-- Records shown follows --
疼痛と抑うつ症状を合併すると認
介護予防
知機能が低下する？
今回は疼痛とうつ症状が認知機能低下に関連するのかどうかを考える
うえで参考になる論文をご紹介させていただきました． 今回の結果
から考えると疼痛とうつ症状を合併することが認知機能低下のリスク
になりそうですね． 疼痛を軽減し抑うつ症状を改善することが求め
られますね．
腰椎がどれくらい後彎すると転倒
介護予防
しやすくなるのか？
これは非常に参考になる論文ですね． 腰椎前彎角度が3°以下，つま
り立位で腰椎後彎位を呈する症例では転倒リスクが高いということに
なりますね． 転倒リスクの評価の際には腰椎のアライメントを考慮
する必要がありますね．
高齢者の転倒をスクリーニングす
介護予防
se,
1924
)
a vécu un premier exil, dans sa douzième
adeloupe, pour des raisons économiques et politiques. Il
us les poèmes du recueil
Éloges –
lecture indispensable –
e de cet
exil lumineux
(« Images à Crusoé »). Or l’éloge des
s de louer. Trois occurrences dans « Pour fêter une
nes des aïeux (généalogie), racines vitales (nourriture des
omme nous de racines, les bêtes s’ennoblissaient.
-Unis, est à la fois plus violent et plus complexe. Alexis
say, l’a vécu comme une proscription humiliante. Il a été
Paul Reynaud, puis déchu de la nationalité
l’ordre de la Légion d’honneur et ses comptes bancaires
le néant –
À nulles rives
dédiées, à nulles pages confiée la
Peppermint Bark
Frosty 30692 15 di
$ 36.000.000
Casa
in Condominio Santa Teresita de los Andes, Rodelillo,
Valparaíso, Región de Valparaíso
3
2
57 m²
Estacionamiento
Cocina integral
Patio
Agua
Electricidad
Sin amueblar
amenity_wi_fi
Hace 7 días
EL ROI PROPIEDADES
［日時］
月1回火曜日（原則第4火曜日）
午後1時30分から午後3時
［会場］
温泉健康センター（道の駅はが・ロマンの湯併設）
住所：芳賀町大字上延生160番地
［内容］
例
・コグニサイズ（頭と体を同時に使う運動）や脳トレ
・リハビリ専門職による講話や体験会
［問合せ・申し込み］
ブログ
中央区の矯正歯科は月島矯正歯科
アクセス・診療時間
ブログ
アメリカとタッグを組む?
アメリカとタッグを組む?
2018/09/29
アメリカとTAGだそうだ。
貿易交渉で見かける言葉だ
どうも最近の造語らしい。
-- Records shown concluded --
** Exercise aim **
Give the records again, complete and exact.

** Final answer **
疼痛と抑うつ症状を合併すると認
介護予防
知機能が低下する？
今回は疼痛とうつ症状が認知機能低下に関連するのかどうかを考える
うえで参考になる論文をご紹介させていただきました． 今回の結果
から考えると疼痛とうつ症状を合併することが認知機能低下のリスク
になりそうですね． 疼痛を軽減し抑うつ症状を改善することが求め
られますね．
腰椎がどれくらい後彎すると転倒
介護予防
しやすくなるのか？
これは非常に参考になる論文ですね． 腰椎前彎角度が3°以下，つま
り立位で腰椎後彎位を呈する症例では転倒リスクが高いということに
なりますね． 転倒リスクの評価の際には腰椎のアライメントを考慮
する必要がありますね．
高齢者の転倒をスクリーニングす
介護予防
se,
1924
)
a vécu un premier exil, dans sa douzième
adeloupe, pour des raisons économiques et politiques. Il
us les poèmes du recueil
Éloges –
lecture indispensable –
e de cet
exil lumineux
(« Images à Crusoé »). Or l’éloge des
s de louer. Trois occurrences dans « Pour fêter une
nes des aïeux (généalogie), racines vitales (nourriture des
omme nous de racines, les bêtes s’ennoblissaient.
-Unis, est à la fois plus violent et plus complexe. Alexis
say, l’a vécu comme une proscription humiliante. Il a été
Paul Reynaud, puis déchu de la nationalité
l’ordre de la Légion d’honneur et ses comptes bancaires
le néant –
À nulles rives
dédiées, à nulles pages confiée la
Peppermint Bark
Frosty 30692 15 di
$ 36.000.000
Casa
in Condominio Santa Teresita de los Andes, Rodelillo,
Valparaíso, Región de Valparaíso
3
2
57 m²
Estacionamiento
Cocina integral
Patio
Agua
Electricidad
Sin amueblar
amenity_wi_fi
Hace 7 días
EL ROI PROPIEDADES
［日時］
月1回火曜日（原則第4火曜日）
午後1時30分から午後3時
［会場］
温泉健康センター（道の駅はが・ロマンの湯併設）
住所：芳賀町大字上延生160番地
［内容］
例
・コグニサイズ（頭と体を同時に使う運動）や脳トレ
・リハビリ専門職による講話や体験会
［問合せ・申し込み］
ブログ
中央区の矯正歯科は月島矯正歯科
アクセス・診療時間
ブログ
アメリカとタッグを組む?
アメリカとタッグを組む?
2018/09/29
アメリカとTAGだそうだ。
貿易交渉で見かける言葉だ
どうも最近の造語らしい。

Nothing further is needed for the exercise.